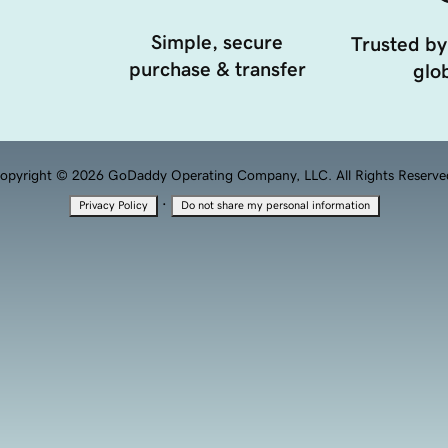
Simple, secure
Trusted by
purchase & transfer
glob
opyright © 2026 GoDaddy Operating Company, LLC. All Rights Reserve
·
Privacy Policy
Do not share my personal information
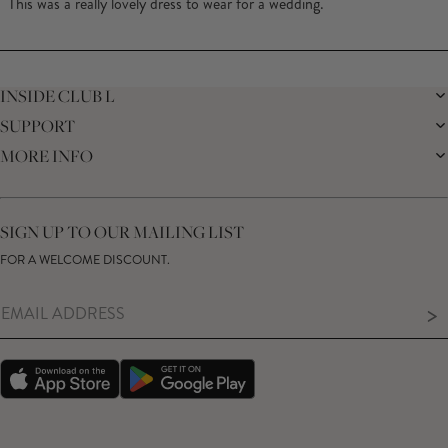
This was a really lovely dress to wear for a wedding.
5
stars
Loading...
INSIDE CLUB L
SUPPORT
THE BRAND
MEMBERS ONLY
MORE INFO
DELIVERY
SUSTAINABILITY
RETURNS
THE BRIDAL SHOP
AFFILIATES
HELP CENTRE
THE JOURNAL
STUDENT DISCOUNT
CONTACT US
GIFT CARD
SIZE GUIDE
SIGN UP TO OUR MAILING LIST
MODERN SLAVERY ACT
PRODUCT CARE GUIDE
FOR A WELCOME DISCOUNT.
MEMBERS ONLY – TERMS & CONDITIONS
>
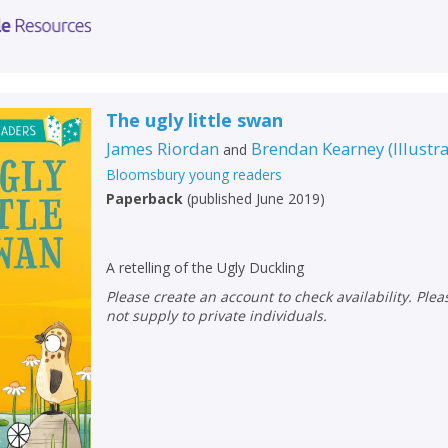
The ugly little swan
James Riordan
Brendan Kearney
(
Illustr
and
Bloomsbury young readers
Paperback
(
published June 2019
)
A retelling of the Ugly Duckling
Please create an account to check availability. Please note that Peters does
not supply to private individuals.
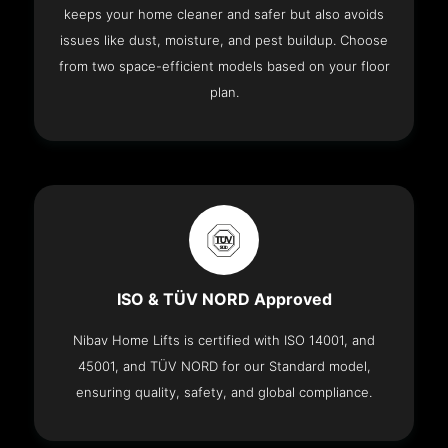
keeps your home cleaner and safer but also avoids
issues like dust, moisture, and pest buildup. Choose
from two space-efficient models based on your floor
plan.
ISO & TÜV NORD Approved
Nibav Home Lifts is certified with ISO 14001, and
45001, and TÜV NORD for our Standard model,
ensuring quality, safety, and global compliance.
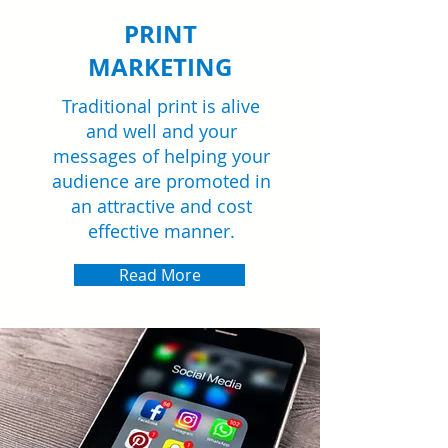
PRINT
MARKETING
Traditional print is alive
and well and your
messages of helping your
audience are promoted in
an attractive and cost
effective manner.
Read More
★ ★ ★ ★ ★ ★ ★
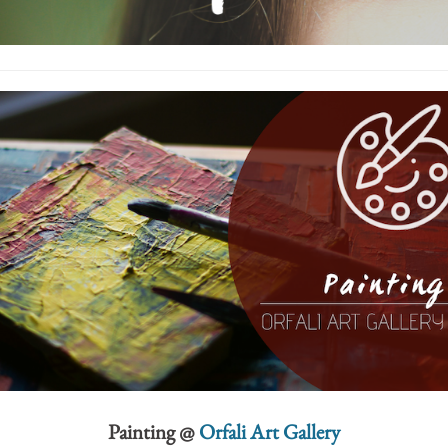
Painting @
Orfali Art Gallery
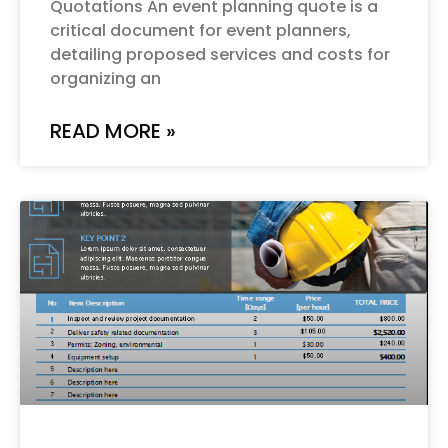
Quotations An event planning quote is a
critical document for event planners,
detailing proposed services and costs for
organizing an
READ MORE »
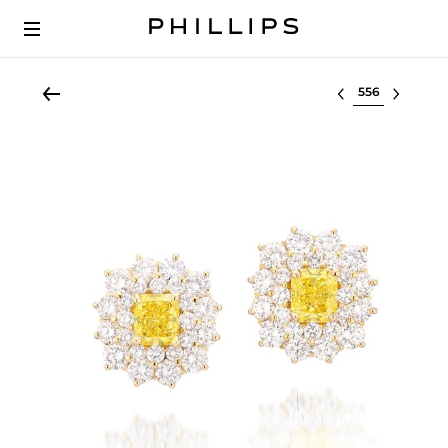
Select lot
★ ★ ★ ★ ★ ★ ★
● Task brief:
Where a line of the data holds the word "ONLY", copy that line.

● Task response:
MEMBERS ONLY
MEMBERS ONLY – TERMS & CONDITIONS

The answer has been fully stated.